Sophie and Shirley, two elderly widows in a Florida adult community, are curious about the latest arrival in their building -- a quiet, nice looking gentleman who keeps to himself.

Shirley says," Sophie, you know I'm shy. Why don't you go over to him at the pool and find out a little about him. He looks so lonely."

Sophie agrees, and later that day at the pool, she walks up to him and says, "Excuse me, mister. I hope I'm not prying, but my friend and I were wondering why you looked so lonely."

"Of course I'm lonely, he says, "I've spent the past 20 years in prison."

"You're kidding! What for?"

"For killing my third wife. I strangled her."

"What happened to your second wife?"

"I shot her."

"And, if I may ask, your first wife?"

"We had a fight and she fell off a building."

"Oh my," says Sophie. Then turning to her friend on the other side of the pool, she yells, "Yoo hoo, Shirley. He's single!"

It worries me when I see single people overly anxious to find a mate. Perhaps, though, we have contributed to the situation by treating singleness like it's some sort of disease. Singles often comment that they feel out of place at church (activities tend to be family-oriented) and feel they are sometimes regarded as less important than married people. While marriage is a God-ordained institution, I think we do a disservice by suggesting that singles are somehow "incomplete" until they find that "certain someone."

The truth is, while Paul held marriage in high regard (Eph. 5), he preferred being single and recommended it to Christians at Corinth in the difficult situation they were facing (I Cor. 7). Single Christians have the opportunity to serve God in ways that married Christians would have difficulty doing. Of course, the opposite is also true.

So what is the lesson to be learned? Whatever situation you find yourself in, seek to serve God with all your heart. If you are single, use your singleness to serve God as best as you can. And if you're married, use your married status to do the same.
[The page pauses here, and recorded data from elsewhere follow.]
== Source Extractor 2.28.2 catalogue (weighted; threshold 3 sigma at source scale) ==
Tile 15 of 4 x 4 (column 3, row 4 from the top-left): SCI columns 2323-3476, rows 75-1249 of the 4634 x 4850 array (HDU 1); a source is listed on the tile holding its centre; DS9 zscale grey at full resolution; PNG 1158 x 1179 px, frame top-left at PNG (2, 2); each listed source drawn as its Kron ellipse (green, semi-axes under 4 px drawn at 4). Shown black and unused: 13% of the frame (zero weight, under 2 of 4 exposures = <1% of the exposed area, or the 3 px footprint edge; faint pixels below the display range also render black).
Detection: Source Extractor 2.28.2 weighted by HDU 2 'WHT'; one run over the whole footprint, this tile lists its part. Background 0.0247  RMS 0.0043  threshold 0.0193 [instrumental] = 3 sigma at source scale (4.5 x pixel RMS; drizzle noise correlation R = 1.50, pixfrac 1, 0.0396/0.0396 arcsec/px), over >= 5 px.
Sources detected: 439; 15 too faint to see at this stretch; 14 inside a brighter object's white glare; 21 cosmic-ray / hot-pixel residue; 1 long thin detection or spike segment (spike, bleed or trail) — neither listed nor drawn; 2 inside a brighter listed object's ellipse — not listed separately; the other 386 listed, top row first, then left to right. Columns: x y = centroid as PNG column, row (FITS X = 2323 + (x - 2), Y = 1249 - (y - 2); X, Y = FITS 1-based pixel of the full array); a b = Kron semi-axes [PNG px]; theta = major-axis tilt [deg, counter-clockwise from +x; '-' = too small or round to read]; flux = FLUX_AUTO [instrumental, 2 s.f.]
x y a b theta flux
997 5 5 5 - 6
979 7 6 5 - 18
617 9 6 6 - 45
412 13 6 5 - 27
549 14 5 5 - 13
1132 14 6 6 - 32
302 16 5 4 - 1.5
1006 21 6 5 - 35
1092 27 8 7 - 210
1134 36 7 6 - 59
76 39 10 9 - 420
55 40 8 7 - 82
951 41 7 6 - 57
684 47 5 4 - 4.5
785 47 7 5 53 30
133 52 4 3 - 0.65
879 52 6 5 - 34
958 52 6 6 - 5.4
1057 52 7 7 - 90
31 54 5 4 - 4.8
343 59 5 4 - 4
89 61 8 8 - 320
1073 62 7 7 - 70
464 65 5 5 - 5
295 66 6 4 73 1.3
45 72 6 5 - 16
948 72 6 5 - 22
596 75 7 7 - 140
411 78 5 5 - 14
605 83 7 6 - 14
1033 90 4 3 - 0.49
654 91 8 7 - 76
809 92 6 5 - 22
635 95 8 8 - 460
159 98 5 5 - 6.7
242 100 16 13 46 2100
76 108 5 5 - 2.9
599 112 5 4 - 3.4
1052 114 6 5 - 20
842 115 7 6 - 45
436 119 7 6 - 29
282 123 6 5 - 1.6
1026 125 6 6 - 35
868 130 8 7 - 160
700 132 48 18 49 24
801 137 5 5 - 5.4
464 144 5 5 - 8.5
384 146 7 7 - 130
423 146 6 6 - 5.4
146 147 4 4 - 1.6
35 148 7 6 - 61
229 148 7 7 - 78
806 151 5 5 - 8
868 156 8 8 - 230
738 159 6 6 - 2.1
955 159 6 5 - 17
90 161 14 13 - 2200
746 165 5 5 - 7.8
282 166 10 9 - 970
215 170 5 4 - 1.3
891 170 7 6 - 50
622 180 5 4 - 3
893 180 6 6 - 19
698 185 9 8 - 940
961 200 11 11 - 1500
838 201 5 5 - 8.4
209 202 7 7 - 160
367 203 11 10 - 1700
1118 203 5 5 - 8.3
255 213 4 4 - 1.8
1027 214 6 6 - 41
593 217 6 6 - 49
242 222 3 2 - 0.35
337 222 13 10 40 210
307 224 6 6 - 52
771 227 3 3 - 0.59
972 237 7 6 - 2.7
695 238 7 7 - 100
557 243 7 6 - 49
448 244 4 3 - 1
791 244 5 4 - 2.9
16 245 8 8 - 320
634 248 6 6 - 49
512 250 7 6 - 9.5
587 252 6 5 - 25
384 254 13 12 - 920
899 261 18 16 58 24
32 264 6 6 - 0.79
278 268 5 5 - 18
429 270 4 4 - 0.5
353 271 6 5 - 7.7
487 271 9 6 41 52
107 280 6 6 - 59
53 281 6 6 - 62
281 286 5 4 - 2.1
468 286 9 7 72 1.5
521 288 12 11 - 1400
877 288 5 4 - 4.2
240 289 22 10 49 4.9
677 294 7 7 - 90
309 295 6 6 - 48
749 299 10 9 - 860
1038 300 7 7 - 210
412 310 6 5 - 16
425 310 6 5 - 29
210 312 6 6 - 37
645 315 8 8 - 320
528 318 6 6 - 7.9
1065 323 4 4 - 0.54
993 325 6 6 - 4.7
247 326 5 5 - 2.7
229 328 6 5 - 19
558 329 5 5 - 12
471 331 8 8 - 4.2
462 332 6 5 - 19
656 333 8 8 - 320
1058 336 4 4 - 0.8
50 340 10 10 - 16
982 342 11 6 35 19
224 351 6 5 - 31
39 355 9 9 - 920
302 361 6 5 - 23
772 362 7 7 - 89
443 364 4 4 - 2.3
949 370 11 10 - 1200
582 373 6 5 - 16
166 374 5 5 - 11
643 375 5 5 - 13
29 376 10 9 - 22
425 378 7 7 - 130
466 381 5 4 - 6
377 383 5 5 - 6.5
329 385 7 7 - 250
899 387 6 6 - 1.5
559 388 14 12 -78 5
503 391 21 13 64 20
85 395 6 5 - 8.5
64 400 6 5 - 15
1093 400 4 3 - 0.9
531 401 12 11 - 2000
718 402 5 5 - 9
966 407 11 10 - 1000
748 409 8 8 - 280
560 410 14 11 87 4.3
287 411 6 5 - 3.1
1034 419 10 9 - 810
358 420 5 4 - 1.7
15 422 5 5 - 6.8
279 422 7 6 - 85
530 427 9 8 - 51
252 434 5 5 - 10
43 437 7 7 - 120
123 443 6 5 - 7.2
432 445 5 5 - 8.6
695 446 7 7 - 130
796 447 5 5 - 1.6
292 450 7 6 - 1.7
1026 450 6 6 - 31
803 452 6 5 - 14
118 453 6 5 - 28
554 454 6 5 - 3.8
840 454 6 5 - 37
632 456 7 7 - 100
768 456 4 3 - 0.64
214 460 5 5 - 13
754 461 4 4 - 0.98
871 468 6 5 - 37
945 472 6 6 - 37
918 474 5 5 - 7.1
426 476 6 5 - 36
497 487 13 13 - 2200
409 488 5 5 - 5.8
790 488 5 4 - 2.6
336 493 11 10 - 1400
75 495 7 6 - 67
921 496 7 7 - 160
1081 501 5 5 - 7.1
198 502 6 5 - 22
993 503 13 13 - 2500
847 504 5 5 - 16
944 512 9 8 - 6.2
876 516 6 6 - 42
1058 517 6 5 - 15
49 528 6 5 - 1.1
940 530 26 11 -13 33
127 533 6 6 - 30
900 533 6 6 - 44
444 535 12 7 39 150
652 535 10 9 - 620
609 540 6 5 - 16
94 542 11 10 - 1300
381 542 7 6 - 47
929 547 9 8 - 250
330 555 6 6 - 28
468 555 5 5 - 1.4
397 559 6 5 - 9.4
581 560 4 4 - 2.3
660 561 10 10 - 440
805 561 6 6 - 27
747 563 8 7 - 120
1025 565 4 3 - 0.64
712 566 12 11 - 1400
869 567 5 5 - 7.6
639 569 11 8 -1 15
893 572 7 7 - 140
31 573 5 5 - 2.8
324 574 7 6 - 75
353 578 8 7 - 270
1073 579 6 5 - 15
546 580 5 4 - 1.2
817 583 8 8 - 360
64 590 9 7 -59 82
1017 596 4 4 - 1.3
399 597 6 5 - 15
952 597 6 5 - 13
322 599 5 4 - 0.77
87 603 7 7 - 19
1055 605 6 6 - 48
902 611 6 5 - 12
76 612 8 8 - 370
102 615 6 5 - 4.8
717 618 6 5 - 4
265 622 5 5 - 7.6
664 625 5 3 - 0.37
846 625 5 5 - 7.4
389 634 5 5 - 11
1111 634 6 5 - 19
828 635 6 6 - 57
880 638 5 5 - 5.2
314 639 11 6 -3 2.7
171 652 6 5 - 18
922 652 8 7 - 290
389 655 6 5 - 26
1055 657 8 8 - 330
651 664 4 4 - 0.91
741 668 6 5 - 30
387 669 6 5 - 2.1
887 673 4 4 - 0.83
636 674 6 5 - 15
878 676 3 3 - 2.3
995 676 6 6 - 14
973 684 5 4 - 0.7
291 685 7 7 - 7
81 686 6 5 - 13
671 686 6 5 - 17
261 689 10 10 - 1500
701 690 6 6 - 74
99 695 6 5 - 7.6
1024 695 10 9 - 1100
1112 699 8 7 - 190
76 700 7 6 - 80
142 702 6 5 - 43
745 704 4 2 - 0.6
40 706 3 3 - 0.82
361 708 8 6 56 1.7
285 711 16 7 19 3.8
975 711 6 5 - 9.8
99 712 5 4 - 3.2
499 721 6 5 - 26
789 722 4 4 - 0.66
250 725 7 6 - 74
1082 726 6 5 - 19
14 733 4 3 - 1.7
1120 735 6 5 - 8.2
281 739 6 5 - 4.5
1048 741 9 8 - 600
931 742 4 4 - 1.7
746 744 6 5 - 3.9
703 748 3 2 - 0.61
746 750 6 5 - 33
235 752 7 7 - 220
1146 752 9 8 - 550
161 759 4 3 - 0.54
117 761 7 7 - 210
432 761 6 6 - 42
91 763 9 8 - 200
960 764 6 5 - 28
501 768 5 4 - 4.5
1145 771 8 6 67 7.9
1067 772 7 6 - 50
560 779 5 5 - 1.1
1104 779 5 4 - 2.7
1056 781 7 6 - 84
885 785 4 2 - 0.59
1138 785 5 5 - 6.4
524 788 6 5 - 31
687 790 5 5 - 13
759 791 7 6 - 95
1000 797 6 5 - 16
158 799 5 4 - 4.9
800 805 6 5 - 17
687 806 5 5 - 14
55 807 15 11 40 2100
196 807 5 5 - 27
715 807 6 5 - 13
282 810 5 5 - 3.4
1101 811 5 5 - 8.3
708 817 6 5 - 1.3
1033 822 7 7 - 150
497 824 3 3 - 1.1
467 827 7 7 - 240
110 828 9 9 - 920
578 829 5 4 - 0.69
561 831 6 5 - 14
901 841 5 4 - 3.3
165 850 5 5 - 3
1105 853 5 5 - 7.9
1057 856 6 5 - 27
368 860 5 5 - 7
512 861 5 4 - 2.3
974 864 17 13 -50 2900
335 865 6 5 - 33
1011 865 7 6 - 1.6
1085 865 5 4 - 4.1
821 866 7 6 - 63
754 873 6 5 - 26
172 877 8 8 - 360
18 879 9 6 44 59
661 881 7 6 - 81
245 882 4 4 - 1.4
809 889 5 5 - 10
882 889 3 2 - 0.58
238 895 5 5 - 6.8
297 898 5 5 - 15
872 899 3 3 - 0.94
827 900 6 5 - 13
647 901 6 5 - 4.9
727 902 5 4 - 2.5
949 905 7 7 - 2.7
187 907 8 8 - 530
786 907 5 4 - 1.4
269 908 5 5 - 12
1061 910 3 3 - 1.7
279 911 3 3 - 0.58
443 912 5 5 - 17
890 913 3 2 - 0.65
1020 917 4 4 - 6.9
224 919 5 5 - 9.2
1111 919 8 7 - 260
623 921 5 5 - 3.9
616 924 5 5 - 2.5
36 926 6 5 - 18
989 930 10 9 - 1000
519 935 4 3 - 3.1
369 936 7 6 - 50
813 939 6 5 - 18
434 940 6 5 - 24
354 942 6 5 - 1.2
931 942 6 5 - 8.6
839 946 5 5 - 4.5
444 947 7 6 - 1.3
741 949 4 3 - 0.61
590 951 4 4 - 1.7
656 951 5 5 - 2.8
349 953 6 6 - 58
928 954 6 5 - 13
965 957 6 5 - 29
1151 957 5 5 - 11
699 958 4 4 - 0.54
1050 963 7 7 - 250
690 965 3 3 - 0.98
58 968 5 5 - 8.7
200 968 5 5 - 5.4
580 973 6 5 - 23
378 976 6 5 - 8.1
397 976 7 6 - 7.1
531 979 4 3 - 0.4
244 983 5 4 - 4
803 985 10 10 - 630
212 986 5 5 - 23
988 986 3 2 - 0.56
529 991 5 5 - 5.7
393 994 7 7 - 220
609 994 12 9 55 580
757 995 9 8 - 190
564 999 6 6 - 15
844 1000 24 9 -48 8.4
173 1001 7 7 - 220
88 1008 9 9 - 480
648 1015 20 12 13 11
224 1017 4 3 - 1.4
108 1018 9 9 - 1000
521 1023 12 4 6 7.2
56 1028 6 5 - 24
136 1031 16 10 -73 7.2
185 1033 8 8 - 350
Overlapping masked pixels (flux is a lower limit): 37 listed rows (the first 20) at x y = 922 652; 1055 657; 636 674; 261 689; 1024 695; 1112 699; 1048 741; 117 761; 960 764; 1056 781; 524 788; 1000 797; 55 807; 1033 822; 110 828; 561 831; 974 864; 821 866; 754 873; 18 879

"But as God has distributed to each one, as the Lord has called each one, so let him walk.....keeping the commandments of God is what matters." (I Cor. 7:17,19b)


  1. I found this one very appropriate as I am divorced. I am older and find myself to be a kind of third wheel in certain situations.

    I have learned to avoid a lot of social situations because of my status and to substitute others. Of course it can work the other way around and usually does -- any attempt on my part to engage the opposite sex in any kind of a meaningful dialogue has implications far beyond just idle talk.

    Too bad, because we all need to communicate and the need does not seemingly diminish with age. My outlet for this has been the Internet and chat, but it still lacks something in substance.

  2. I found myself single at the age of 51 when my husband died of cancer after 31 years of marriage. It has been almost six years now and I am having difficulty adjusting to being alone. I can identify somewhat with the women in the article, although I don't feel quite that despartate! I have met some men through dating services, including a Christian one, and the internet, but it is so hard to connect with anyone. I do stay busy with outreach programs which helps, and I lean on God and my faith for strength. I feel somewhat like a third wheel in social situations, but more than that I envy those who still have what I lost. I know God has a plan for me and a purpose. So I pray and try to be patient. I hope He is pleased. I am trying to lead a Christian life.